Abstract:
Soil parent material exerts a fundamental control on many environmental processes.
Nevertheless, resulting from the separate mapping programmes of the geological and
soil surveys, parent material is currently poorly mapped in the United Kingdom. This
research develops and tests four methods of predicting soil parent material using three
study areas in England. The qualities of desirable parent material maps were stated, and
then used to create new map value metrics to assess the success of the four
methodologies.
Firstly, translations of surface and bedrock geology maps to parent material maps were
tested, using international and national parent material classifications. Secondly,
qualitative expert knowledge of parent material, captured from published literature, was
formalised into inputs for a corrected probability model. Parent material likelihood was
predicted using three map evidence layers: geology, slope and soil. Thirdly, extensive
data mining was used to create fully quantitative inputs for the same probability model,
and the results were compared. The final method provided a quantitative framework for
the expert knowledge model inputs by the incorporation of sparse data sampling.

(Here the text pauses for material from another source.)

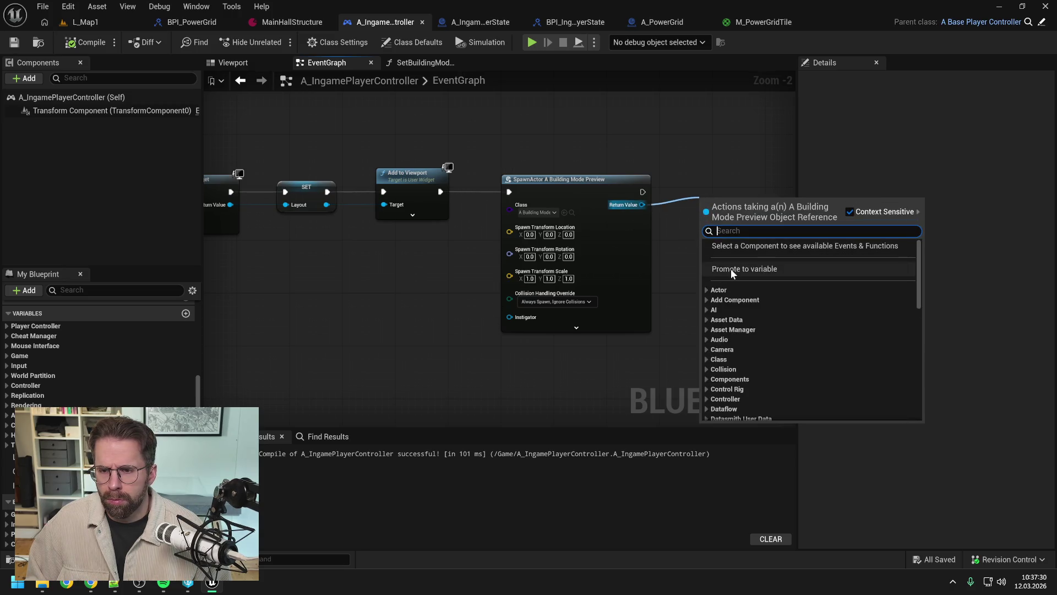
Store the spawned preview actor in a new BuildingModePreview variable, then compile and save.
click(732, 268)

The expert knowledge method created parent material maps of higher value than those
created by the translation of geological maps. However, the inputs derived from
qualitative expert knowledge were demonstrated to benefit from the addition of
quantitative sample data. The resulting maps achieved overall accuracies between 60%
and 90% and contained numerous detailed classes with explicit probabilities of
prediction. Extensive parent materials were shown to be predicted well, and physically
and chemically distinctive parent materials could be effectively predicted irrespective of
their extent. Parent material class confusion arose between units where the evidence
datasets were unable to provide the sufficient geographic or descriptive detail necessary
for differentiation. In such cases, class amalgamation was used to overcome consistent
misclassification. Recommendations are provided for the application of this research.